Closed rlouf closed 2 years ago
To understand the kind of changes that having several possible samplers (including parametrized samplers) will require, let’s take a non-trivial example of building sampling functions for the Horseshoe prior, taken from AeMCMC’s test suite:
import aesara.tensor as at
from aemcmc.basic import construct_sampler
srng = at.random.RandomStream(0)
X = at.matrix("X")
# Horseshoe `beta_rv`
tau_rv = srng.halfcauchy(0, 1, name="tau")
lmbda_rv = srng.halfcauchy(0, 1, size=X.shape[1], name="lambda")
beta_rv = srng.normal(0, lmbda_rv * tau_rv, size=X.shape[1], name="beta")
a = at.scalar("a")
b = at.scalar("b")
h_rv = srng.gamma(a, b, name="h")
# Negative-binomial regression
eta = X @ beta_rv
p = at.sigmoid(-eta)
Y_rv = srng.nbinom(h_rv, p, name="Y")
y_vv = Y_rv.clone()
y_vv.name = "y"
We observe Y_rv
, and we want to sample from the posterior distribution of tau_rv
, lmbda_rv
, beta_rv
, h_rv
. AeMCMC
currently provides a construct_sampler
function:
sample_steps, updates, initial_values = construct_sampler(srng, {Y_rv: y_vv})
The sample_steps
dictionary maps the random variables to the sampling step that was assigned to them. We can print the graph of the sampling step assigned to lambda_rv
:
import aesara
print(f"Variables to sample: {sample_steps.keys()}\n")
# Variables to sample: dict_keys([tau, lambda, beta, h])
aesara.dprint(sample_steps[lmbda_rv])
# Elemwise{reciprocal,no_inplace} [id A] 'lambda_posterior'
# |Elemwise{sqrt,no_inplace} [id B]
# |exponential_rv{0, (0,), floatX, False}.1 [id C]
# |RandomGeneratorSharedVariable(<Generator(PCG64) at 0x7FCCB6F5A0A0>) [id D]
# |TensorConstant{[]} [id E]
# |TensorConstant{11} [id F]
# |Elemwise{add,no_inplace} [id G]
# |exponential_rv{0, (0,), floatX, False}.1 [id H]
# | |RandomGeneratorSharedVariable(<Generator(PCG64) at 0x7FCCB6F589E0>) [id I]
# | |TensorConstant{[]} [id J]
# | |TensorConstant{11} [id K]
# | |Elemwise{add,no_inplace} [id L]
# | |InplaceDimShuffle{x} [id M]
# | | |TensorConstant{1} [id N]
# | |Elemwise{reciprocal,no_inplace} [id O]
# | |Elemwise{pow,no_inplace} [id P]
# | |lambda [id Q]
# | |InplaceDimShuffle{x} [id R]
# | |TensorConstant{2} [id S]
# |Elemwise{true_div,no_inplace} [id T]
# |Elemwise{mul,no_inplace} [id U]
# | |Elemwise{mul,no_inplace} [id V]
# | | |InplaceDimShuffle{x} [id W]
# | | | |TensorConstant{0.5} [id X]
# | | |Elemwise{pow,no_inplace} [id Y]
# | | |beta [id Z]
# | | |InplaceDimShuffle{x} [id BA]
# | | |TensorConstant{2} [id BB]
# | |InplaceDimShuffle{x} [id BC]
# | |Elemwise{reciprocal,no_inplace} [id BD]
# | |Elemwise{pow,no_inplace} [id BE]
# | |tau [id BF]
# | |TensorConstant{2} [id BG]
# |InplaceDimShuffle{x} [id BH]
# |TensorConstant{1.0} [id BI]
Samplers update rng state and the caller will need to pass these updates to the compiler later, so we return them as well. It consists of a dictionary that contains the updates of the state of the random number generator that we passed via srng
:
print(updates)

EXERCISE TASKS –
1: Answer these about the AeMCMC text, one per line:
(a) What name is given to the variable made with `srng.gamma`?
(b) Which function does AeMCMC currently provide?
(c) What does the `sample_steps` dictionary map?
2: Write what comes next in the AeMCMC text, picking up after its last line.
The lines that come after the AeMCMC text have nothing to do with it.

DATASET EXTRACT –
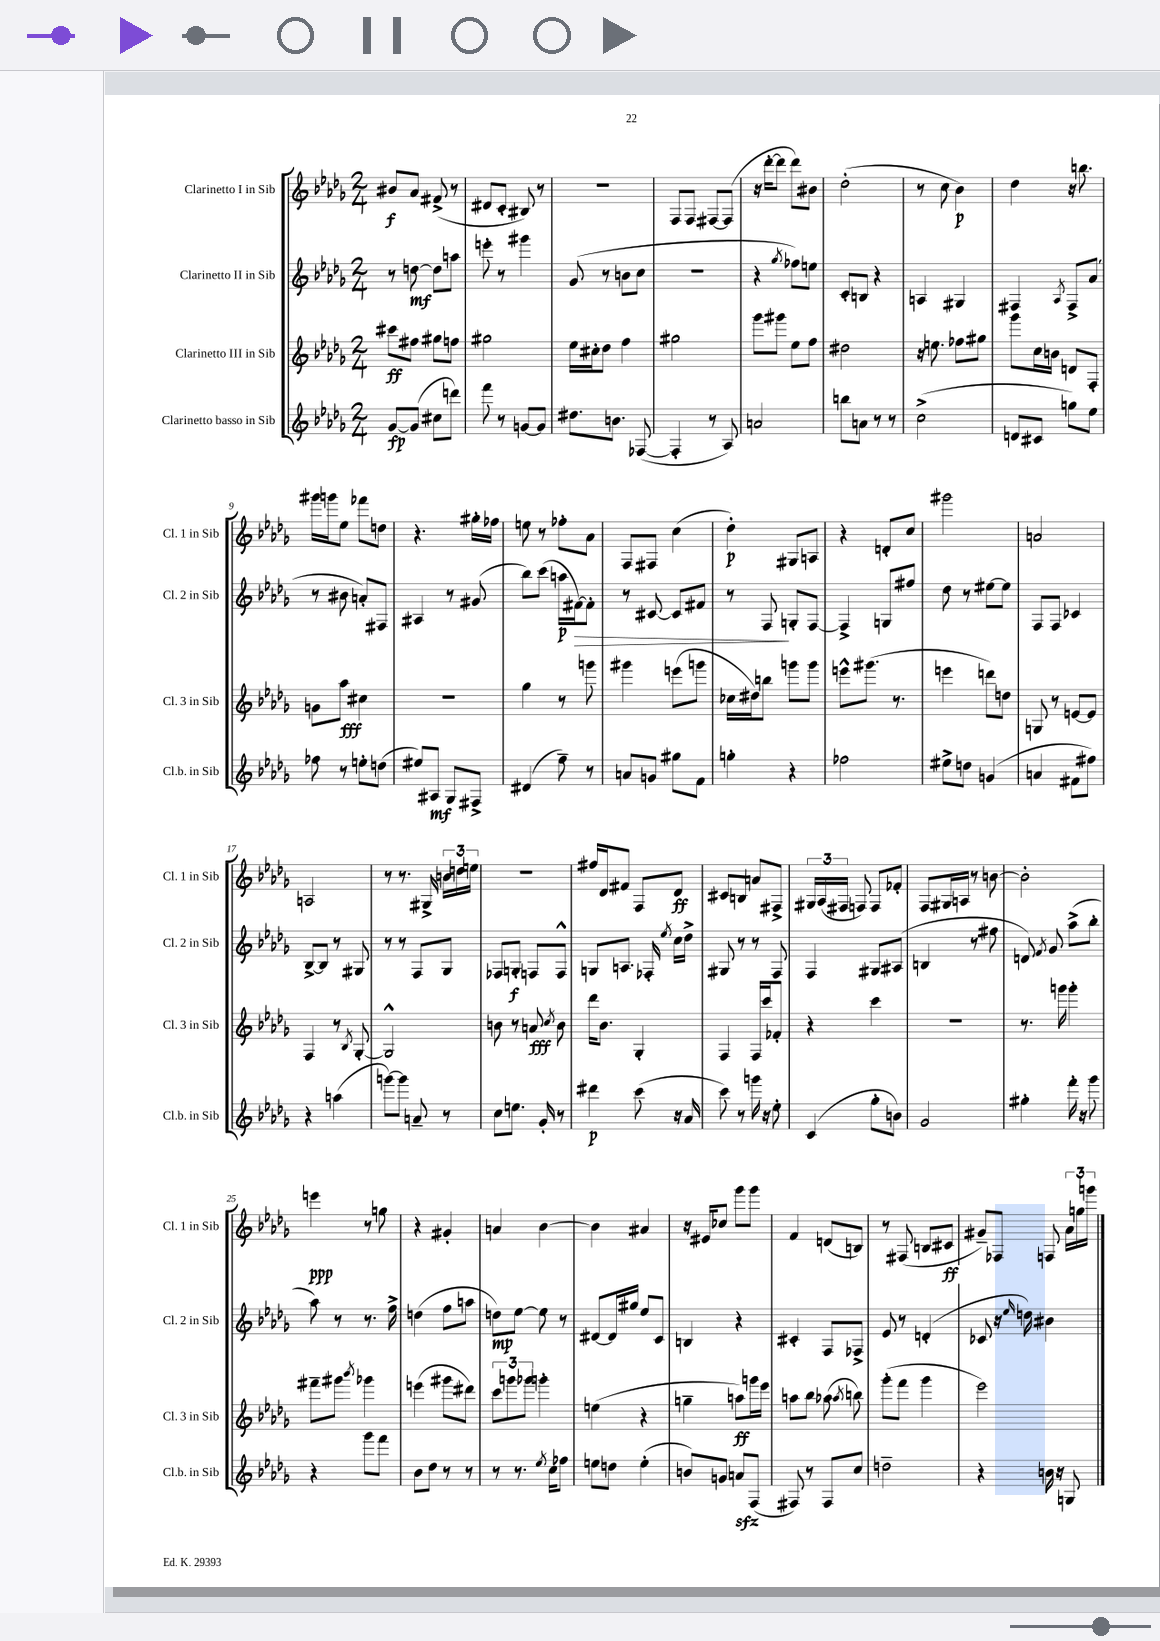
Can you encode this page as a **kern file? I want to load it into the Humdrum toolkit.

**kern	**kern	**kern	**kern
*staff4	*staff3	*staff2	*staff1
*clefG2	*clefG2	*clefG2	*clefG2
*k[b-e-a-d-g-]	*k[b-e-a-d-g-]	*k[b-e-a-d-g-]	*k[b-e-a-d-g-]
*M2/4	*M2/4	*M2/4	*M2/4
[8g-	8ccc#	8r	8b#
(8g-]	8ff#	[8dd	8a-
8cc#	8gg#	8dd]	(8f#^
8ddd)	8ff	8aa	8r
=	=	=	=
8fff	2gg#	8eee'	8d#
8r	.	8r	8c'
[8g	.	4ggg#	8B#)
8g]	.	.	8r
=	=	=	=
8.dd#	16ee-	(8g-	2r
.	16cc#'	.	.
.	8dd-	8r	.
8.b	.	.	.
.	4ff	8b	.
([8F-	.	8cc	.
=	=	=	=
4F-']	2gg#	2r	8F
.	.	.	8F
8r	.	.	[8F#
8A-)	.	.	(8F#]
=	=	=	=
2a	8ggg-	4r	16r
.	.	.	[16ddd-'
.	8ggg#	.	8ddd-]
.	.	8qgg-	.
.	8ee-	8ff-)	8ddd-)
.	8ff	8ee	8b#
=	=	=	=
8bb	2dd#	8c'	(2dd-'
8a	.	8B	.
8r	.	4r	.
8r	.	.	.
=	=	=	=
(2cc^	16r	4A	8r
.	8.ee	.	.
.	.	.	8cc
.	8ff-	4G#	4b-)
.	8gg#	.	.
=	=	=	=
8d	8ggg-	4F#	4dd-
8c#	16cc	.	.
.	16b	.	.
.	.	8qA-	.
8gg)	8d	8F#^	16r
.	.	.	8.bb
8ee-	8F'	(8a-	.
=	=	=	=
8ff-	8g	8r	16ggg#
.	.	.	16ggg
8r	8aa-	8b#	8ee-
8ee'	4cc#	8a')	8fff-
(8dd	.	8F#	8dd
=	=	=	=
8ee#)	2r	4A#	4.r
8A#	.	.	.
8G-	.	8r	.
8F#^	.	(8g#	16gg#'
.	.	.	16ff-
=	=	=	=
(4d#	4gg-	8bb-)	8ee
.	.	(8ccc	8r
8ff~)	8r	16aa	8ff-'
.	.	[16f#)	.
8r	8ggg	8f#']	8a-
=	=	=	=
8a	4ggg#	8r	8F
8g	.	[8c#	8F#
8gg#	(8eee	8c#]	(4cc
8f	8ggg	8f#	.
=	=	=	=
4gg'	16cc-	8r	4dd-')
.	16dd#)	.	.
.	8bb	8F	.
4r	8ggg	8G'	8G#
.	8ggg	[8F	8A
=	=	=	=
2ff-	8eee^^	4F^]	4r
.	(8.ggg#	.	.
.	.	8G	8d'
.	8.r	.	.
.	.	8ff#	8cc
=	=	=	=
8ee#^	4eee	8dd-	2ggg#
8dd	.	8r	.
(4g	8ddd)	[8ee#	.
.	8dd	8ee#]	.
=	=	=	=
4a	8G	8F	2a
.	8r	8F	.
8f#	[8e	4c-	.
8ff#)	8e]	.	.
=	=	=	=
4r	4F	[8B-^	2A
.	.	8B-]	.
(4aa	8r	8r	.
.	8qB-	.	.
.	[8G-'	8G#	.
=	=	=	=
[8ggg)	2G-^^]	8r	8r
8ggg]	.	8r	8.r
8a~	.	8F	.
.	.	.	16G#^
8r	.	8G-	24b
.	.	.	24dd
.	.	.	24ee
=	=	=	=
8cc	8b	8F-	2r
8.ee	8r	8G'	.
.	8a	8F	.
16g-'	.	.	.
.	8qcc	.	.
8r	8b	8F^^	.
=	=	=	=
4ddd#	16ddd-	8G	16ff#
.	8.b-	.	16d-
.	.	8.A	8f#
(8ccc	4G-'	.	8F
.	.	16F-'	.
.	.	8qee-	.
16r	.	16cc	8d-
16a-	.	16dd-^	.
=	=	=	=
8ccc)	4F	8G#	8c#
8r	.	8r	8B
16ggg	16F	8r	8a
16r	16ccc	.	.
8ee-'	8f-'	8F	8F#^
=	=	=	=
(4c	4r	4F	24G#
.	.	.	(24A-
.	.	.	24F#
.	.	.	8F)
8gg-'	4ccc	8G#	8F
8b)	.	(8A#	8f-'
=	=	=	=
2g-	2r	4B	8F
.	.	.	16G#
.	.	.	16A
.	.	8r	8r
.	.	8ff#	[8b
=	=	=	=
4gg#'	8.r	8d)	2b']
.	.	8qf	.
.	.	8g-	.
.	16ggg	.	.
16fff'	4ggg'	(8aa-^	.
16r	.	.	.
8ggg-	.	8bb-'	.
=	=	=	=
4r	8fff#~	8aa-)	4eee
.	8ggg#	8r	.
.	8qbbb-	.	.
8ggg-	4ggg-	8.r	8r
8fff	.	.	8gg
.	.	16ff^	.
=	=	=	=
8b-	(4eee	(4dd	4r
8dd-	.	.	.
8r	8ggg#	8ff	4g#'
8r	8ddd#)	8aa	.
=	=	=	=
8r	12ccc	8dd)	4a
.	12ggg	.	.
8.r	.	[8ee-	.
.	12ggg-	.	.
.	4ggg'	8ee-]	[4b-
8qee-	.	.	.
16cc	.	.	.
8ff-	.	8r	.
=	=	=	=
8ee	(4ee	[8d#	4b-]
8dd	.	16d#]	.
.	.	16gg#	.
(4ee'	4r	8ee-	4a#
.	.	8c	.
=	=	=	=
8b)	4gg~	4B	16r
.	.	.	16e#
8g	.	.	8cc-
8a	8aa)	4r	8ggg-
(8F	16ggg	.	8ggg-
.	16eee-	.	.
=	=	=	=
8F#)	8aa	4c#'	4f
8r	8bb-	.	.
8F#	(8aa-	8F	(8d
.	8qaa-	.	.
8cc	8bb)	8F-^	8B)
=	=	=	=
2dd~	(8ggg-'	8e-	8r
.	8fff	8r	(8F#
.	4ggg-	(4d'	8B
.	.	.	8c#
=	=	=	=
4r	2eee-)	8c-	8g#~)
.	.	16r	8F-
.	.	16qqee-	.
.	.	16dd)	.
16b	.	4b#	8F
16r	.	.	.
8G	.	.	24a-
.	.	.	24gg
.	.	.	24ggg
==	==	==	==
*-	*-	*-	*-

---

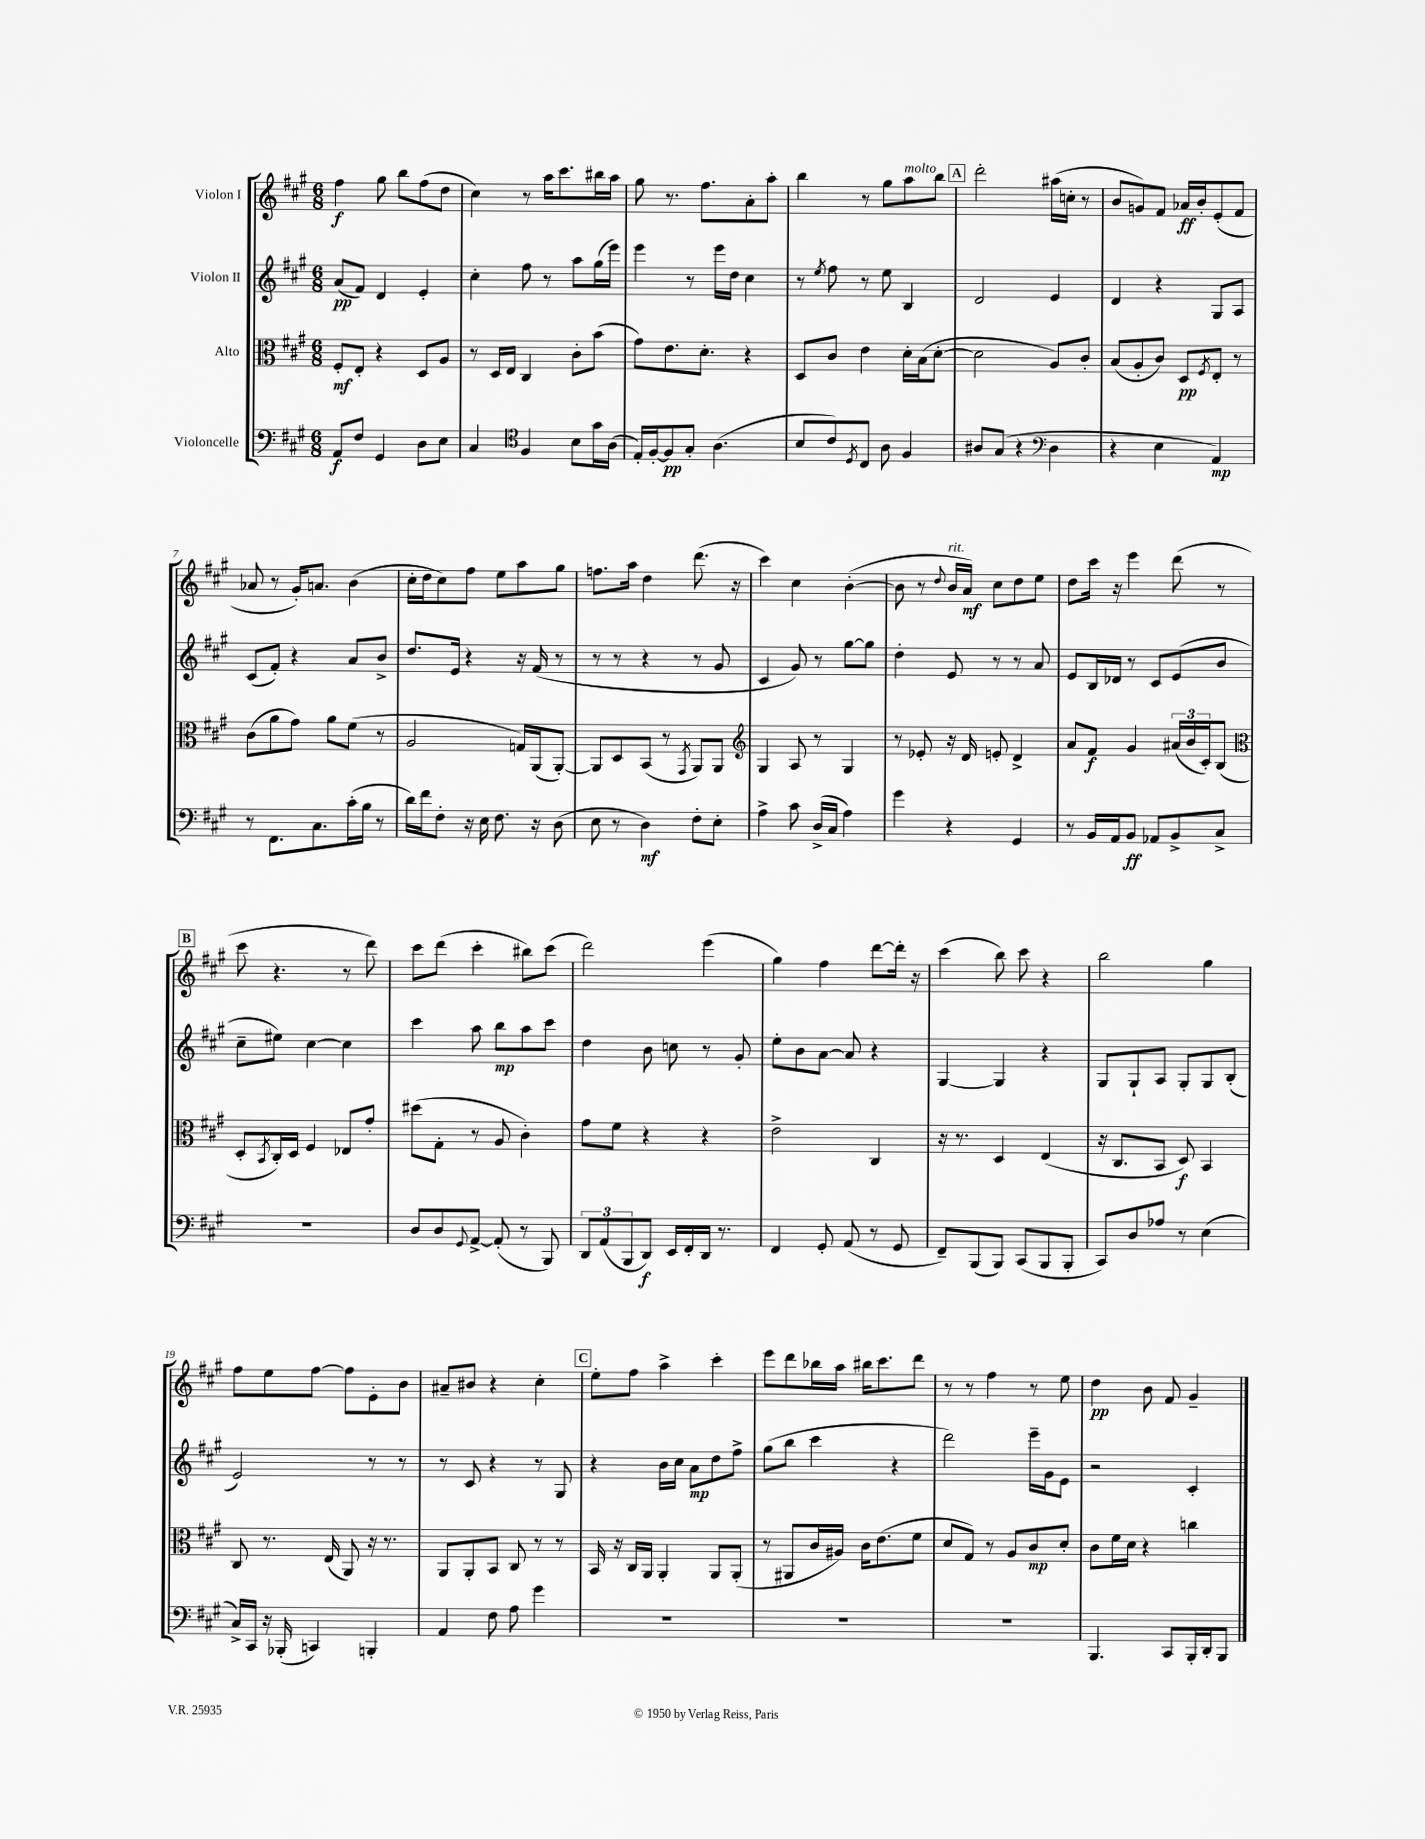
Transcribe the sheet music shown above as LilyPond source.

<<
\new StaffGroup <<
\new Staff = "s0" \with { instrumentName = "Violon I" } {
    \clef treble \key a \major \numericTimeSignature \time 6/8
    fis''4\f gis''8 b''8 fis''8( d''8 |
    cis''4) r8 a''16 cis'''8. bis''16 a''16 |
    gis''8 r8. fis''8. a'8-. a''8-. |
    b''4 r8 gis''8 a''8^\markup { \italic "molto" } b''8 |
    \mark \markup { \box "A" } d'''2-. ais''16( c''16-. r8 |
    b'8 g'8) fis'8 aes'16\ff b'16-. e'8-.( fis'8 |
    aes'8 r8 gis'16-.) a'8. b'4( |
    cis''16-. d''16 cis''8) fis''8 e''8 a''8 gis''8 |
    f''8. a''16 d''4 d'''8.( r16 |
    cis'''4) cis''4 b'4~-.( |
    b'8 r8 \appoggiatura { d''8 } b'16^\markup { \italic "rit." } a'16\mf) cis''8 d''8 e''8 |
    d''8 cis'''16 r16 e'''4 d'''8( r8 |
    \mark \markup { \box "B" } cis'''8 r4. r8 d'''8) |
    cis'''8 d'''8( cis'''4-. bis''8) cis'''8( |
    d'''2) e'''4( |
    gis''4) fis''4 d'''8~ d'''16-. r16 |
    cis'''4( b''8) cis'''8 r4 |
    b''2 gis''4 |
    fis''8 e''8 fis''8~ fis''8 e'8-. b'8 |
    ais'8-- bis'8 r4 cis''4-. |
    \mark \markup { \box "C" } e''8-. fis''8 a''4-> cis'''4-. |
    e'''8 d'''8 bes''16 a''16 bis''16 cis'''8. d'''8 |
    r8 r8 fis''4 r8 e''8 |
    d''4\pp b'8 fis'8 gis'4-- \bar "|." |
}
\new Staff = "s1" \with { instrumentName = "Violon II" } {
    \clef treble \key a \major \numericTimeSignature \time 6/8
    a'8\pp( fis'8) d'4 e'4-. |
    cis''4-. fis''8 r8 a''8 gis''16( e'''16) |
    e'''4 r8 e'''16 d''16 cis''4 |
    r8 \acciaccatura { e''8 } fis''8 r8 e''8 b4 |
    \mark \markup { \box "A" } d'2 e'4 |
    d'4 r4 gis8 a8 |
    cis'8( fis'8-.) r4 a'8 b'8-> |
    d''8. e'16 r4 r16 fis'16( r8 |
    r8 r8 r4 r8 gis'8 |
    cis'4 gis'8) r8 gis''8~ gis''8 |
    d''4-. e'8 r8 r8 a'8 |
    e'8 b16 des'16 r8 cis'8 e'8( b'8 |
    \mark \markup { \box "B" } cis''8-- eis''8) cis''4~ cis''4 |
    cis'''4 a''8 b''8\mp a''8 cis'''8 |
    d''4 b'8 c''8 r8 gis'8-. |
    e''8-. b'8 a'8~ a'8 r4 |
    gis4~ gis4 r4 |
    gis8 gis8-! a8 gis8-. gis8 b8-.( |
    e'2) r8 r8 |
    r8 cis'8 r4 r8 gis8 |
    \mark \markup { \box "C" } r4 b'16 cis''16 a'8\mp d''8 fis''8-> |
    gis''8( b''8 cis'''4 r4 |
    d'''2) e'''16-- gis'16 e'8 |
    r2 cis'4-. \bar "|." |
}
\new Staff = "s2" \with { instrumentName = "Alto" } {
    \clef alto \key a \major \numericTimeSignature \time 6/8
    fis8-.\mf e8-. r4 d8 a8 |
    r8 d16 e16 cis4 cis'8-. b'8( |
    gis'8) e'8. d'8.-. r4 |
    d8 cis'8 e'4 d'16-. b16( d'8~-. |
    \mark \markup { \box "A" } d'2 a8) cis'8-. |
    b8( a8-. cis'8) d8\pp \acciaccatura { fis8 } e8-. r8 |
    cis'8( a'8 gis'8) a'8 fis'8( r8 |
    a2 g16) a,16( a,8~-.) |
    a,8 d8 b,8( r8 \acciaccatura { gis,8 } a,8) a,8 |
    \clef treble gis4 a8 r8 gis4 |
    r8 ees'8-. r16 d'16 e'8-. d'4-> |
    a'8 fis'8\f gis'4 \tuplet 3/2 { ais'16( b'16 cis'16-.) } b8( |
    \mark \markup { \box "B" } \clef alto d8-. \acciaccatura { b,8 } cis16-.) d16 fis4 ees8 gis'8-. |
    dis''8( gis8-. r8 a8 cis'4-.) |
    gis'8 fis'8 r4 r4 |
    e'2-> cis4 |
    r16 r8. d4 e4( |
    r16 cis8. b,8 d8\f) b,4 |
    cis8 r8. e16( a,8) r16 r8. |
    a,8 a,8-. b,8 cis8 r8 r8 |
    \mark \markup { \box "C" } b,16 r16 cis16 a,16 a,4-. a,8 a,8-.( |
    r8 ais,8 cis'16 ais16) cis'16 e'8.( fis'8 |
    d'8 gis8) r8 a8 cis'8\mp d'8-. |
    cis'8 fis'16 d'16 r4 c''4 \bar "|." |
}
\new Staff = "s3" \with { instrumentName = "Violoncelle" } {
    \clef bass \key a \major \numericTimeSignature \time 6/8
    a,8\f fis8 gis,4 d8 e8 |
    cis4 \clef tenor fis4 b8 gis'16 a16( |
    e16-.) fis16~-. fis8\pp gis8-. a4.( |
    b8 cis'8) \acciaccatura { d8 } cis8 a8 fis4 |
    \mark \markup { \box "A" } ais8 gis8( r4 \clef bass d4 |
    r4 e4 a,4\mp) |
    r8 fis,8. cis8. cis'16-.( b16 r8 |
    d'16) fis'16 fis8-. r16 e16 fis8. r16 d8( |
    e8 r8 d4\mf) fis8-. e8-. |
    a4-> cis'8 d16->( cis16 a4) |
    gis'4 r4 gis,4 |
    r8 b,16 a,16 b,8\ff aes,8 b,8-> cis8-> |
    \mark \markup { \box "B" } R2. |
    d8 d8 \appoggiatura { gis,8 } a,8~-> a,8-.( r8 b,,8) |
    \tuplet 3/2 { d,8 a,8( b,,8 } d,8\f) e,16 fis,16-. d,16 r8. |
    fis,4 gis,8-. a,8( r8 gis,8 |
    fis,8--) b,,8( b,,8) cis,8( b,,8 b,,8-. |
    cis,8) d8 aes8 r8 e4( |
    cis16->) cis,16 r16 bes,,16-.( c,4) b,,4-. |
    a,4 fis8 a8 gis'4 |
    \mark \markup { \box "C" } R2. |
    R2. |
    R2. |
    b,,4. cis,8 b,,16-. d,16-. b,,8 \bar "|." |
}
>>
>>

ANSWERS BY TASK –
1:
(a) "h"
(b) `construct_sampler`
(c) It maps the random variables to the sampling step that was assigned to them.

2:
# {RandomGeneratorSharedVariable(<Generator(PCG64) at 0x7FCCB6F59B60>): for{cpu,scan_fn}.1}
And finally we pass the initial value variables of the random variables we wish to sample from:
print(initial_values)
# {tau: tau, lambda: lambda, beta: beta, h: h}
We can now easily build the graph for the sampler:
sample_vars = [tau_rv, lmbda_rv, beta_rv, h_rv]
outputs = [sample_steps[rv] for rv in sample_vars]
inputs = [X, a, b, y_vv] + [initial_values[rv] for rv in sample_vars]
# Don't forget the updates!
sampler = aesara.function(
inputs,
outputs,
updates=updates,
)
And we can run the sampler
function in a python loop. Although this works perfectly for the Gibbs samplers, the downstream caller has no high-level information about what transformations were applied to the graph, and what samplers were assigned to the variables. They would have to reverse-enginneer the information based on the graph that they receive. Even without considering NUTS, this becomes problematic the day we return a stream of samplers: how are humans (or machines) to reason about what AeMCMC returns?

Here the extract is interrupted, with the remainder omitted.